Hal böyle olunca TTB vb. muhalif kurumlara dair yazılarda eleştiri ve yorum sınırlarını aşan her yazıda bir dipnot bekliyor okur “Hükümetten, kamu kurumlarından bu yazı için örtülü ya da açıktan para almadım. Hükümetten hiçbir koşulda meşruiyetimi geliştirmek için medya zamanı ve dikkati temini, desteği almadım.” Bu bağlamda bir medya ombusmanlığı görüşü elzem.
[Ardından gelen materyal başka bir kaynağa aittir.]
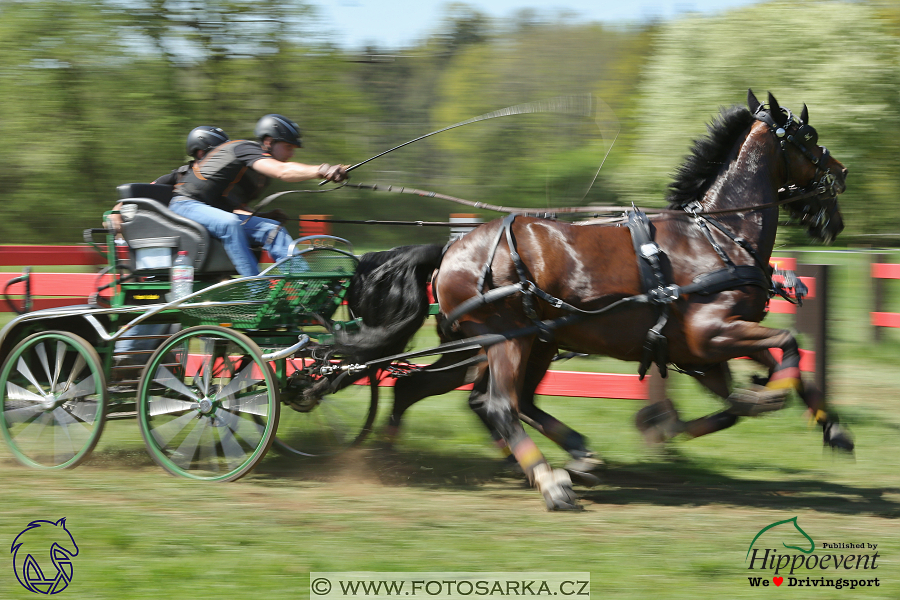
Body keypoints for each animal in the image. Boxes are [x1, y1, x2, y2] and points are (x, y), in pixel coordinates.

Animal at [340, 90, 852, 510]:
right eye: (809, 136)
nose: (842, 173)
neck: (717, 234)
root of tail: (451, 249)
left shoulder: (709, 348)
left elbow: (764, 378)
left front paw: (829, 424)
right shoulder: (710, 335)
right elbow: (785, 347)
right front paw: (761, 397)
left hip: (525, 342)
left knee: (450, 392)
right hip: (507, 338)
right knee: (499, 404)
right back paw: (550, 481)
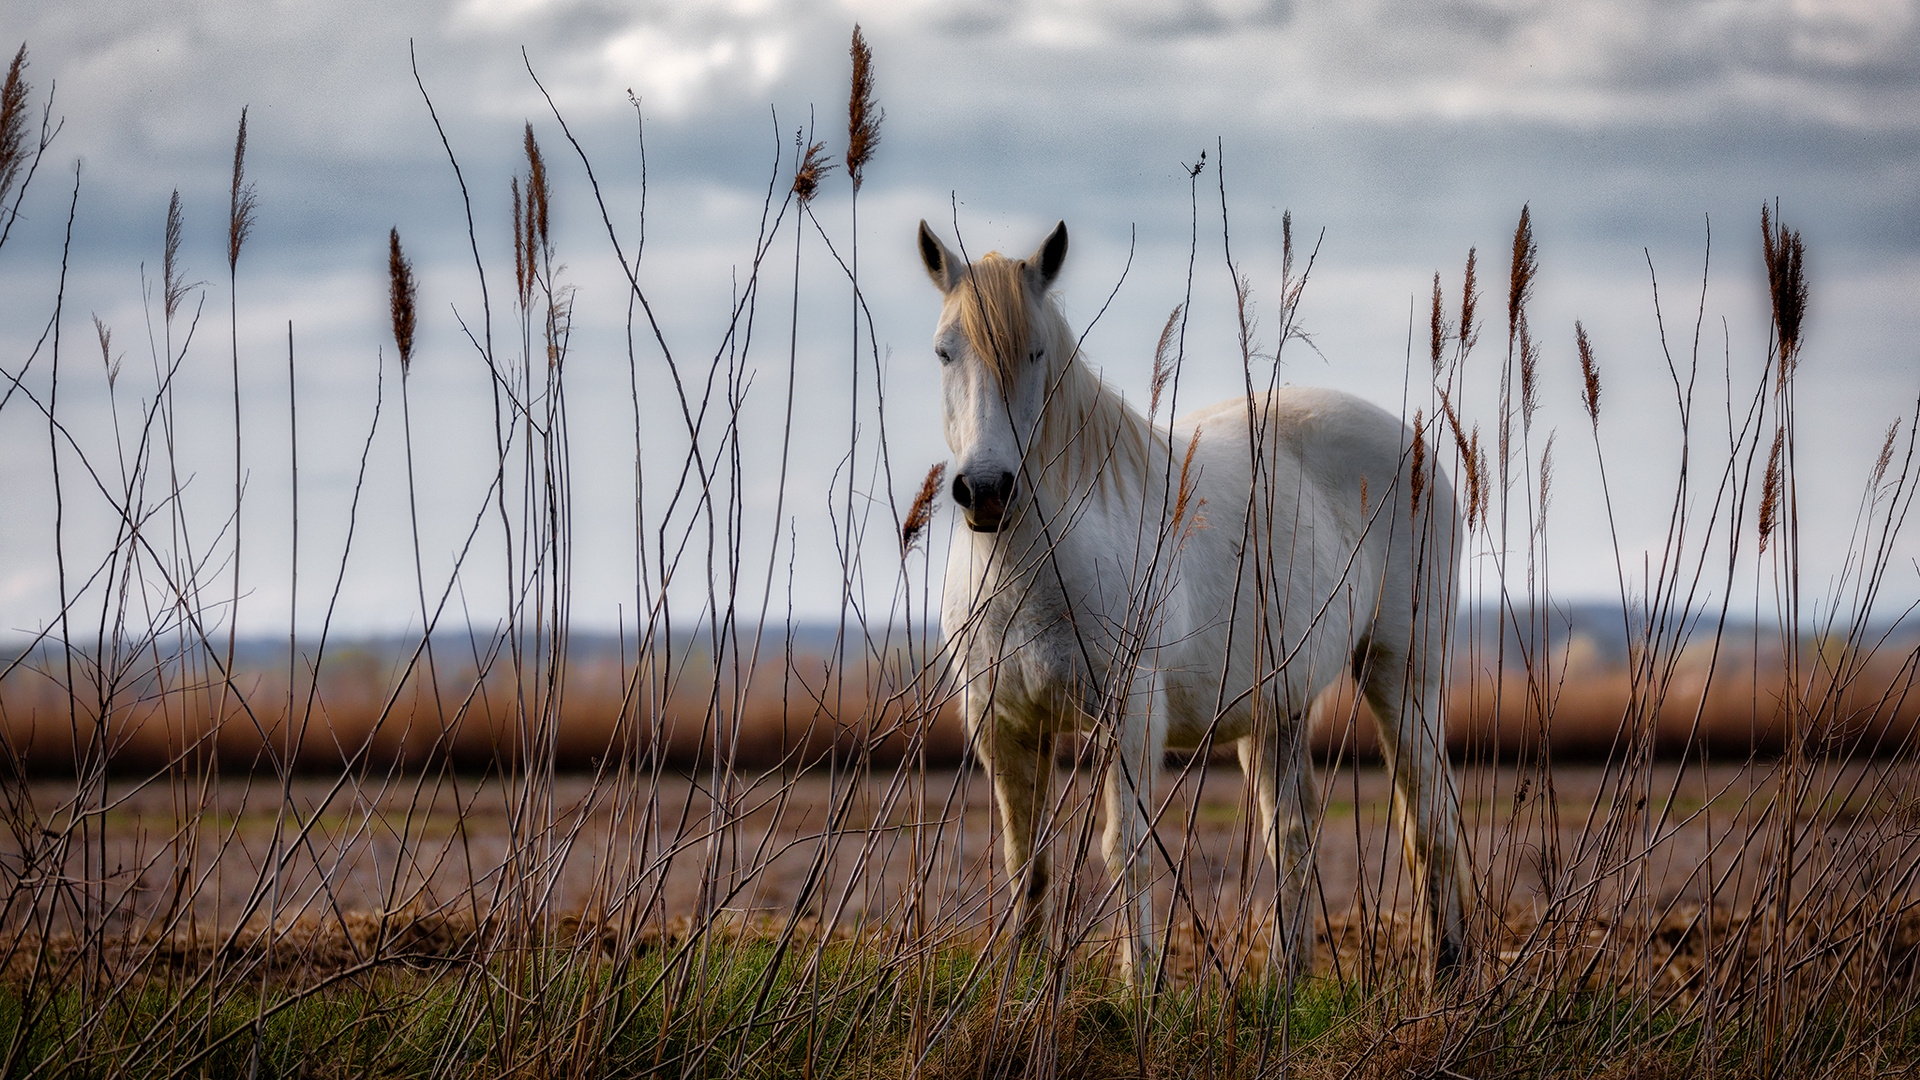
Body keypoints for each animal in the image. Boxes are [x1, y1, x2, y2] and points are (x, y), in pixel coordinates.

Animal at [913, 216, 1466, 983]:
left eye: (1036, 352)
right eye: (945, 351)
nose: (987, 490)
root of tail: (1422, 456)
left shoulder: (1131, 716)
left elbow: (1126, 850)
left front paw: (1140, 986)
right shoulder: (1004, 725)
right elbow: (1028, 859)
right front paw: (1022, 982)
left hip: (1402, 674)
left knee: (1429, 820)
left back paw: (1444, 970)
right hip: (1279, 710)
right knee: (1292, 832)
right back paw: (1285, 981)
Gelin bir de kitabın ‘düşman’ eyledikleri için reva göreceklerine daha yakından bakalım:“Sağlam bir siyasi analist, aynı zamanda bunun tersini de muhalifler için yapabilir”.“Muhaliflerin kaynaklarını azaltmak; bunu yaparken grubun meşruiyetine, dürüstlüğüne veya motive edici kaynaklarına saldırmak”. Bunu nasıl mı öngörüyor Sağlık Bakanlığı: Medya ve köşe yazarları marifeti ile…Yapılan kamuoyu araştırmalarında, birisi Covid 19 pandemisi olmak üzere iki farklı zamanda, toplumun en güvendiği kurumlar arasında ön sıralarda yer alan bir kurum: TTB
Son dört yılda birisi dünya tarihinin en yıkıcı salgın hastalık pandemisi, diğeri ülke tarihinin en yıkıcı depremlerinden birisine merhem olmaya çalışan bir örgüt: TTB
TTB Merkez Konsey başkanlarından, Cumhuriyet gazetesinin duayen yazarlarından sevgili Erdal Atabek aramızdan ayrılalı çok olmadı. TTB’ne hürmetsiz bir cümlesi duyulmamıştır. Yaşasaydı bir de ona sorardık.
Not: İlgili kitap bu köşede uzun yıllardır dile getiriliyor. Ama bunca yıldır basında haber değeri olamadı.”